Úrsula


Fraco como ficção, mas válido como resgate histórico

Tudo (ou quase tudo) merece ser visto em perspectiva, mas não existe carimbo ideológico capaz de redimir Úrsula (1859) como obra literária. Seria o mesmo que reputar o Trabant, aquela lata-de-sardinhas equipada com quatro rodas, um bom automóvel só porque foi o que a indústria da Alemanha Oriental conseguiu fabricar.

Não se trata de negar os enormes méritos da autora, Maria Firmina dos Reis, mestiça maranhense que conseguiu ser professora e escritora numa remota província de nosso país tão cruel, hoje e sempre, com índios, negros e pobres em geral. Ocorre que mesmo a tentativa de fazer de Úrsula um romance abolicionista é desmentida pelo fato de que, no enredo, o drama dos escravos não passa de penduricalho secundário à intriga trágico-amorosa que parece ter-se inspirado bastante em Alexandre Herculano.

Além disso, tanto os negros como as mulheres do livro, à exceção de Adelaide – transformada de moça adorável em traidora abjeta –, são atacados de um coitadismo que faria a escrava Isaura parecer sortuda. A caracterização dos personagens é tão superficial que chega, por vezes, perto da abstração; o manejo da narrativa, se bem que não resulte num rimo enfadonho, é prejudicado por uma retórica medonhamente prolixa, que decerto a autora confundia com poesia.
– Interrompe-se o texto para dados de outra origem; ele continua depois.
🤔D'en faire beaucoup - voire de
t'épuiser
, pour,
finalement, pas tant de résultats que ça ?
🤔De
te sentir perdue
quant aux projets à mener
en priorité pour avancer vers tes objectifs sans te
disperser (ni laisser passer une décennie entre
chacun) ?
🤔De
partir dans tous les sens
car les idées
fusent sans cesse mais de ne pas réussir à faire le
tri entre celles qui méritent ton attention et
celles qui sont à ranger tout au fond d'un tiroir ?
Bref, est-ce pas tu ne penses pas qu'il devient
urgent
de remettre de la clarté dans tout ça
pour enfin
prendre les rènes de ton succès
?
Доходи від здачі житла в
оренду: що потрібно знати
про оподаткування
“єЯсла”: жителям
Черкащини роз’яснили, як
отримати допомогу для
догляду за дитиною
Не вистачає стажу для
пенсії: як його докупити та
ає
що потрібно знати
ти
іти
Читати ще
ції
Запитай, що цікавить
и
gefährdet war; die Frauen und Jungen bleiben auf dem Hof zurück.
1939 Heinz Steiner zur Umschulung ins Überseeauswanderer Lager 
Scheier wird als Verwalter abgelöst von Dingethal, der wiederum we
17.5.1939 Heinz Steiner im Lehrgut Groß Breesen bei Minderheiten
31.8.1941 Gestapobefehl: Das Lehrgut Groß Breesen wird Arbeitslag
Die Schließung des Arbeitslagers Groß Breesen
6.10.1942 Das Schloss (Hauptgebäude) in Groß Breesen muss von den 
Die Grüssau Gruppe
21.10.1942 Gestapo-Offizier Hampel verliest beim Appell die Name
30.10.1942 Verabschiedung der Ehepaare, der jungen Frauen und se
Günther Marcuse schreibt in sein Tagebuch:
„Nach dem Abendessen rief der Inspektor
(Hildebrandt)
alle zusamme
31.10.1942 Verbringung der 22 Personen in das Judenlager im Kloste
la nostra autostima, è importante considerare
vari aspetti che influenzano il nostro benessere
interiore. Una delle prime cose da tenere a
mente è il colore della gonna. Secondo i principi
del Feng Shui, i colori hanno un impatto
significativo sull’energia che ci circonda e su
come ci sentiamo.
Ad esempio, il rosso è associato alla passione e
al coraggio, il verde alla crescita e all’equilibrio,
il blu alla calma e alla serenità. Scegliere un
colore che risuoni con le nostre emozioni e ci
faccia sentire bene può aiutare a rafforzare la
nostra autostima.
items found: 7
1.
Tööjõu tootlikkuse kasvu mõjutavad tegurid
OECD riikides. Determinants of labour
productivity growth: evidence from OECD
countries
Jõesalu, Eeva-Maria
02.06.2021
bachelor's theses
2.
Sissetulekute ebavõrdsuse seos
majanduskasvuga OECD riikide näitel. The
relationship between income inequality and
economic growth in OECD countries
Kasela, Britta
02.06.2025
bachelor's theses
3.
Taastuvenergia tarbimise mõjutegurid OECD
Sobra o enredo, que é até interessante em sua mistura de clichês folhetinescos e uma atração estranha pelo incesto (dois tios vilões se interessam excessivamente pelas sobrinhas). No princípio o herói, Tancredo, fere-se num acidente e é cuidado na casa da mãe de Úrsula. Como se fosse um cabide sentimental, ele troca em poucas páginas a recente desilusão com Adelaide por um invencível amor pela personagem-título. Claro, aparece a complicação: quando os dois se prometem em casamento, abençoados pela mãe paralítica e moribunda de Úrsula, entra na história o malvado comendador Fernando P., tio da moça e (viremos a saber) assassino de seu pai.

Fernando se apaixona instantaneamente (é a regra geral da obra) por Úrsula e termina por matar o rapaz logo depois de ele conseguir, num convento, casar-se com ela. É sua quarta vítima, incluindo-se na lista os escravos Túlio e Susana, que são pretextos narrativos para o protesto – muito justo, mas isso ainda não é literatura – contra o regime de servidão.

Mulher consciente, a autora incluiu no livro um prólogo em que reduz seu mérito ao possível estímulo a escritoras que tivessem “imaginação mais brilhante” e “instrução mais vasta e liberal”.  Pode ser que essa advertência passe despercebida aos que pretendem fazer de Úrsula uma obra literária relevante, quando seu valor se reduz ao aspecto histórico.